I would like to speed up a distance calculation. I have already put effort into parallelizing it. Unfortunately it still takes longer than an hour.

Basically, the distance between a vector i and j is computed via manhattan distance. The distances between possible values of the vectors is given in the matrix Vardist. Vardist[i[1],j[1]] is the distance between the two values i[1] and j[1]. (the matrix is indexed by characters in i[1] and j[1] respectively)

There is one more important addition for the distance computation. The distance between vector i and j is the minimum over all manhattan distances between vector i and any possible permutation of vector j. This makes it computationally heavy the way it is programmed.

I have 1000 objects to compare with another. Furthermore each object is a vector of length 5. So there will be 120 permutations for each vector.

    distMatrix <- foreach(i = 1:samplesize,
      .combine = cbind,
      .options.snow=opts,
      .packages = c("combinat"))  %dopar%
      {
      # inititalizing matrix
      dist <- rep(0,samplesize)
      # get values on customer i
      ValuesCi <- as.matrix(recodedData[i,])
      # Remove unecessary entries in value distance matrix
      mVardist <- Vardist[ValuesCi,]

      for(j in i:samplesize){
        # distance between vector i and all permutations of vector j is computed
        # minimum of above all distances is taken as distance between vector i and j
        dist[j] <- min(unlist(permn(recodedData[j,], 
                   function(x){ pdist <- 0
                              #nvariables is length of each vector
                              for(i in 1:nvariables){
                              pdist <- pdist + mVardist[i,as.matrix(x)[i]]
                              }
                              return(pdist)}   )))


      }
      dist
      }

Any tips or suggestions are greatly appreciated!

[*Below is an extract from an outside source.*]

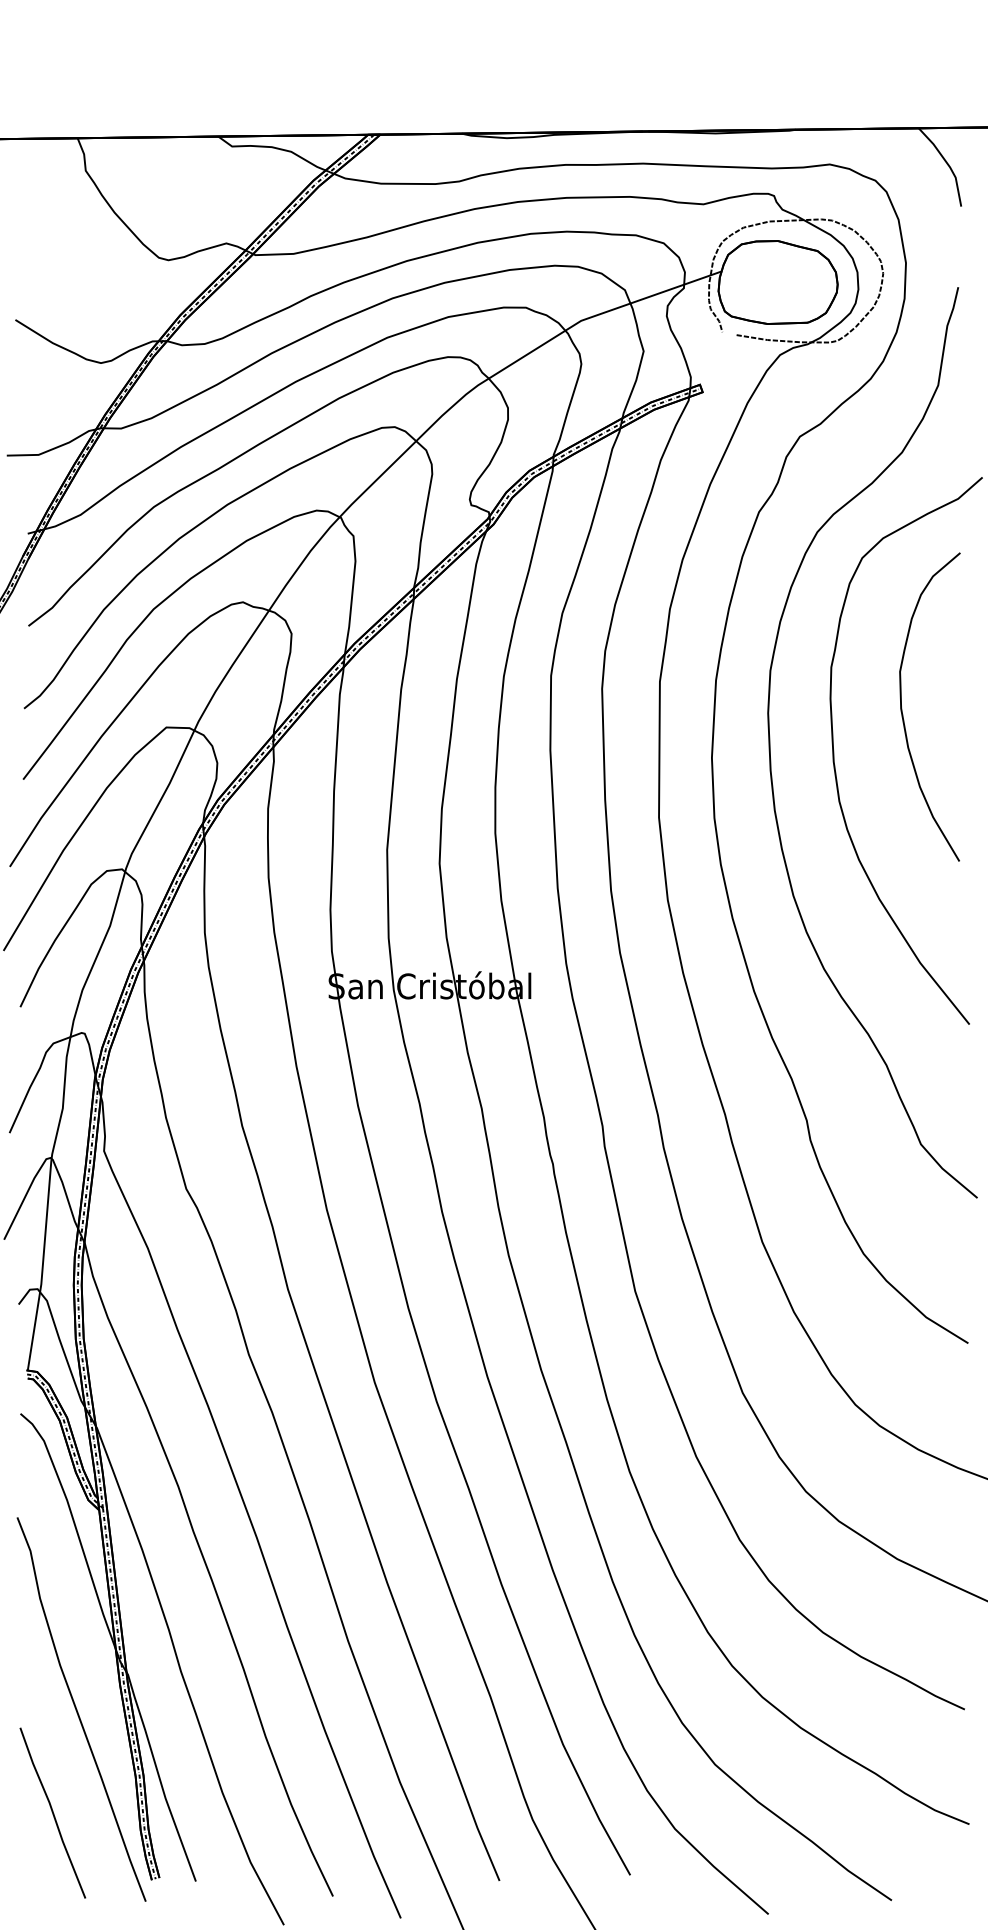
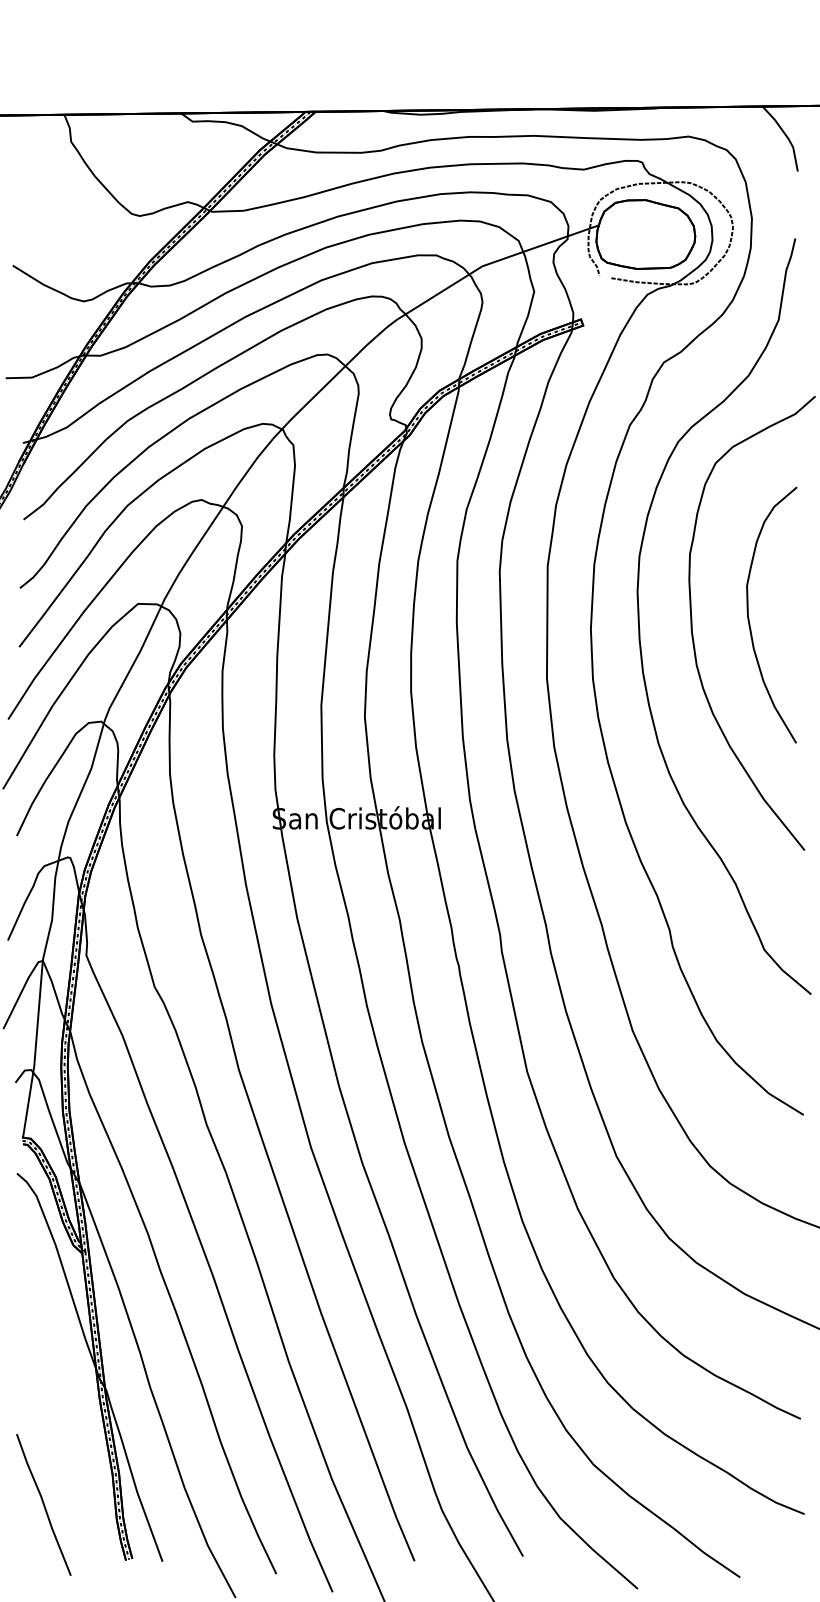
curve: (902, 708) -> (749, 616), moved
curve: (77, 1709) -> (64, 1418), removed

  • How long are your vectors? Probably the next step is to use `Rcpp` for finding the minimum distance among all permutations of `j`... – Gregor Thomas Mar 19 '17 at 16:21
  • Profiling will help you direct your optimisation efforts. For instance using the `profvis` package (embedded in RStudio if you're using it) – Aurèle Mar 19 '17 at 16:27
  • I notice that you use i both in your outer `foreach` loop and also in your anonymous function. This is probably not a good idea. – G5W Mar 19 '17 at 16:32

1 Answers1

1

Oh yes, this code is going to take a while. The basic reason is that you use explicit indexing. Even paralellizing will not help.

Okay, there are several option which you can use.

(1) use base::dist; give it a matrix and it will compute distances between the rows in the matrix.

(2) use some clustering packages, e.g. flexClust, that has some other options.

(3) If you need to compute distances between rows of a matix with rows of some other matrix, you can vectorize the code, e.g. euclidean distance:

function(xmat, ymat) {
  t(apply(xmat, 1, function(x) {
    sqrt(colSums((t(ymat) - x)^2))
  }))
}

(4) use C++ and Rcpp to make use of the BLAS functionality and you may even consider parallelizing code using RcppParallel (distance matrix example)

When you have fast routines for middle-sized data, then you may go into distributing it to clusters ... for large data.

Drey
  • 3,314
  • 2
  • 21
  • 26